Intel Takes On Nvidia With Habana-Based AWS EC2 Instances

‘With the company’s plans to introduce new EC2 instances featuring Gaudi for deep learning training, AWS will further reduce the cost of training AI datasets and lower total cost of operations for customers,’ an Intel exec says of the new EC2 instances, which AWS claims will have up to 40 percent better price-performance than Nvidia-based instances.

ARTICLE TITLE HERE

Intel’s Habana Gaudi accelerators are set to power new Amazon Web Services EC2 instances, providing what AWS said is up to 40 percent better price-performance than similar cloud instances running Nvidia GPUs for training deep learning models.

The new AI chips from the Santa Clara, Calif.-based chipmaker will arrive in EC2 instances in the first half of 2021, more than a year after Intel acquired the Israeli startup behind the new products, Habana Labs, for $2 billion and axed its competing Nervana product line in pursuit of AI leadership.

But Intel’s cloud leadership and its pursuit of the AI chip crown are facing challenges on multiple fronts, including from AWS itself, which announced new EC2 instances powered by its Arm-based Graviton2 processors and its newly revealed Trainium machine learning chips alongside the new Intel Habana-based instances at the AWS re:Invent conference Tuesday.

AWS’ new Habana-based EC2 instances will feature up to eight Habana Gaudi accelerators, which began sampling with cloud service providers earlier this year. The accelerators are specifically designed for training deep learning models for things like natural language processing and object detection.

With eight Habana Gaudi cards — which each feature 32 GB of HBM2 memory and RDMA over Converged Ethernet integration to connect the processors — the new EC2 instance will be capable of processing about 12,000 images per second on the ResNet-50 image recognition training model using the TensorFlow framework, according to Habana Labs.

In contrast, Nvidia’s DGX A100 system, which is outfitted with eight A100 GPUs, can reach more than 17,000 images per second on ResNet-50 using TensorFlow, according to benchmarks published to Nvidia’s website.

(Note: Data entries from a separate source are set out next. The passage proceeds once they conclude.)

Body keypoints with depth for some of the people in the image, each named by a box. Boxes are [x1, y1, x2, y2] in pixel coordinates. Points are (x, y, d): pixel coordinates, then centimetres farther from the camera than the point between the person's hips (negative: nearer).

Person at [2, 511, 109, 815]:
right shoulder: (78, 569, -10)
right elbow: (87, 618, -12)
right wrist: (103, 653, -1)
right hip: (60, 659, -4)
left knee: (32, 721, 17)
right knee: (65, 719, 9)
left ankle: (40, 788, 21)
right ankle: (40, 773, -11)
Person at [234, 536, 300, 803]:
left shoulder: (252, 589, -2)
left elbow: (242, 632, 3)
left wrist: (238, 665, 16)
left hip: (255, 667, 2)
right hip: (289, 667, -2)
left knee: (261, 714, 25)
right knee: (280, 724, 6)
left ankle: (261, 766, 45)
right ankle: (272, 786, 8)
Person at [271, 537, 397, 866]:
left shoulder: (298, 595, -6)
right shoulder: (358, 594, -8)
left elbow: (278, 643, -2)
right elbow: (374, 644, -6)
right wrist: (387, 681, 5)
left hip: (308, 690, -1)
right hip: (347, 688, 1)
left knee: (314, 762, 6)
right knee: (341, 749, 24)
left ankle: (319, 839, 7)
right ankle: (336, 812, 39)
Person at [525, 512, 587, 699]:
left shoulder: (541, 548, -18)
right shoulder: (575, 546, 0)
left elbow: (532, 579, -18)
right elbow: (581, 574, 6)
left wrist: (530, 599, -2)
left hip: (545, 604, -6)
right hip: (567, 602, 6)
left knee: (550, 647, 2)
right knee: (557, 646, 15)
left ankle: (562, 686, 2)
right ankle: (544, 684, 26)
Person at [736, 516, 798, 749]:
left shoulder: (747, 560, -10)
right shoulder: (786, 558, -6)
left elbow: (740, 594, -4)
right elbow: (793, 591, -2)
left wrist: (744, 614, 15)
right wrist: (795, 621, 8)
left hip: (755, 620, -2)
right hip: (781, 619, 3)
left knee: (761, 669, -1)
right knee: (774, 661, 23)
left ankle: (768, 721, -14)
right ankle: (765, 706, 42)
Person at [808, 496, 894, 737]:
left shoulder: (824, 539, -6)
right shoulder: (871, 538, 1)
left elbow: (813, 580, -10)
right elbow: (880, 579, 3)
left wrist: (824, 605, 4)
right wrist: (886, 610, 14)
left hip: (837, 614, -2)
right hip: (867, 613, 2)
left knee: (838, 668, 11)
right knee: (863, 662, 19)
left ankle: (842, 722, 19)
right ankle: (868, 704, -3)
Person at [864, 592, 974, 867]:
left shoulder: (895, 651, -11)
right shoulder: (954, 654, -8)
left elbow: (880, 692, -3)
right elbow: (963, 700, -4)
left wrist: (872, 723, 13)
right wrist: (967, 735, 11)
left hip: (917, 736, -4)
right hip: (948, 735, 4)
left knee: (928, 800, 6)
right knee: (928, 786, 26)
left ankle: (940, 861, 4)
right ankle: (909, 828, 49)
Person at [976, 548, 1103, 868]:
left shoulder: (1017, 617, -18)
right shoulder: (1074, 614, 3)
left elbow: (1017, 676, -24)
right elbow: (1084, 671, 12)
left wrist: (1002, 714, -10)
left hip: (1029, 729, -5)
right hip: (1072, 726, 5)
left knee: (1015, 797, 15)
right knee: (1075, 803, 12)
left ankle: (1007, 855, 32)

However, as Eitan Medina, chief business officer at Habana Labs, highlighted in a blog post, the Gaudi processors are meant to provide a better price-performance ratio, meaning customers will pay less for performance over competitive products. In this case, Habana-based EC2 instances can provide up to 40 percent price-performance than EC2 instances running Nvidia GPUs, which include the new A100, according to internal tests performed by AWS.

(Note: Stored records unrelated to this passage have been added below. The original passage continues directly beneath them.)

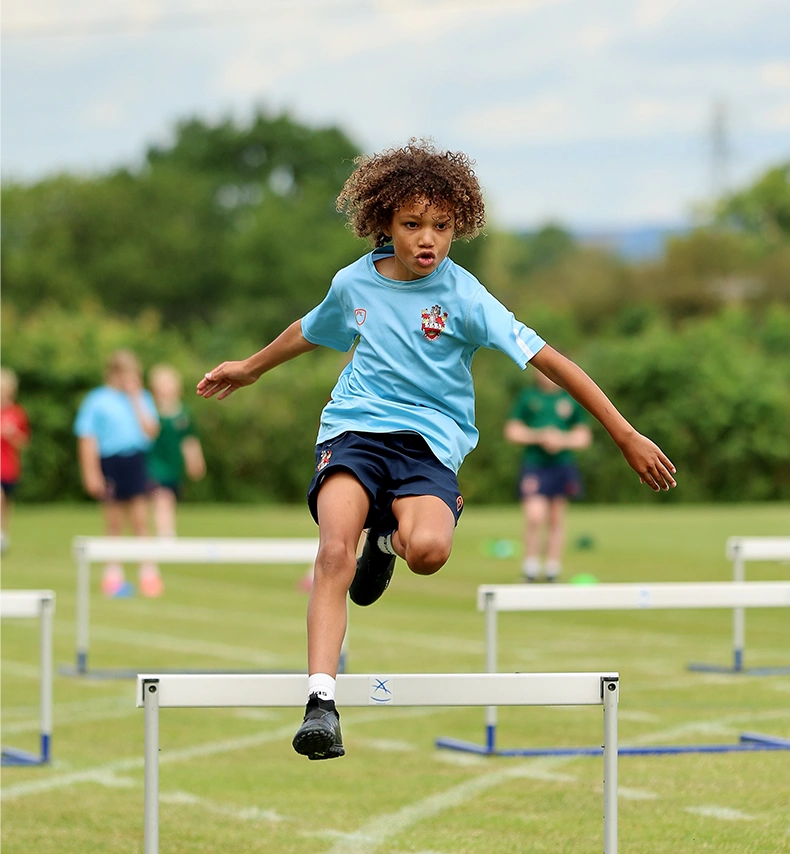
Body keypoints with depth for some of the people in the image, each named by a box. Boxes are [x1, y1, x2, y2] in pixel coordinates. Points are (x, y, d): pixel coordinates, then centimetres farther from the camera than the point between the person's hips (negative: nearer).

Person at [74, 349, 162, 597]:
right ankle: (113, 574, 13)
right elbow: (87, 439, -3)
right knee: (114, 523, 5)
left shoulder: (142, 399, 8)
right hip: (109, 463, -2)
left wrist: (136, 399, -6)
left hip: (136, 463, 2)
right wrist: (91, 473, -9)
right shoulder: (96, 400, -2)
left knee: (140, 520, 0)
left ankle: (148, 571, 2)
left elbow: (151, 431, -4)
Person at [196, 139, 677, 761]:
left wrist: (626, 436, -11)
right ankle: (321, 699, -33)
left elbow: (549, 361, -8)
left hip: (429, 441, -2)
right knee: (335, 550, -28)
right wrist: (250, 369, 46)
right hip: (353, 429, 2)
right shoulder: (354, 283, 6)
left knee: (429, 549, -32)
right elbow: (311, 332, 30)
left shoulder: (464, 298, -6)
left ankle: (388, 536, 7)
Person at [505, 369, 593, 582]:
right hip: (534, 464, -2)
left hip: (562, 466, 2)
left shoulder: (572, 399, 7)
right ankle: (530, 571, -6)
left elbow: (583, 436, 9)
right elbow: (512, 431, 3)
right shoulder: (527, 397, 4)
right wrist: (538, 436, -11)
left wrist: (563, 440, -10)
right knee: (534, 515, -16)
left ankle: (552, 573, 13)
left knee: (556, 520, 6)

“In this morning’s keynote, AWS CEO Andy Jassy underscored the massively expanding demand across industry sectors for high-performance, yet more affordable AI workloads,” Medina said. “With the company’s plans to introduce new EC2 instances featuring Gaudi for deep learning training, AWS will further reduce the cost of training AI datasets and lower total cost of operations for customers.”

Habana Labs, which operates independently within Intel’s Data Platforms Group, is working on second-generation Gaudi accelerator cards, which will rely on TSMC’s 7-nanometer manufacturing process and make AI training applications and services “even more accessible to a breadth of customers, data scientists and researchers,” according to Medina.

Kevin Krewell, principal analyst at Tirias Research, said while Nvidia A100 GPUs may score higher than Habana Gaudi cards for image recognition, AWS’ claim about the price-performance advantages of Gaudi means the Habana accelerator cards will likely provide a better total cost of ownership — or operations, in the case of renting cloud instances.

“I think the key difference is going to be in the cost to outfit those units in the data center. I think the Habana units are going to be a lot less expensive than the Nvidia Amperes,” he said, referring to the GPU architecture for Nvidia’s A100 products.

In other words, it’s not just about how fast a processor can get; its about how the design and cost structure of the processor can impact the overall costs of running a data center, which is an important consideration for many organizations, including AWS, according to Krewell.

It’s the same reason AWS is developing its own processors, like Graviton and Trainium, with cloud instances that have even lower price points than Intel- or AMD-based instances, he added.

“They‘re deploying at a certain price point for a customer base and for internal use, and that TCO factor the cost of procuring and operating is very important to the price point they sell it at,” Krewell said.

While it’s important for Intel to rack up big customer wins like AWS with Habana’s Gaudi chips at first, Krewell said, he expects the chipmaker will eventually turn to channel partners to sell the new product type into a broader market.

“It‘s a challenge. Nvidia’s got the market fairly well covered, but people are chipping away at it,” he said.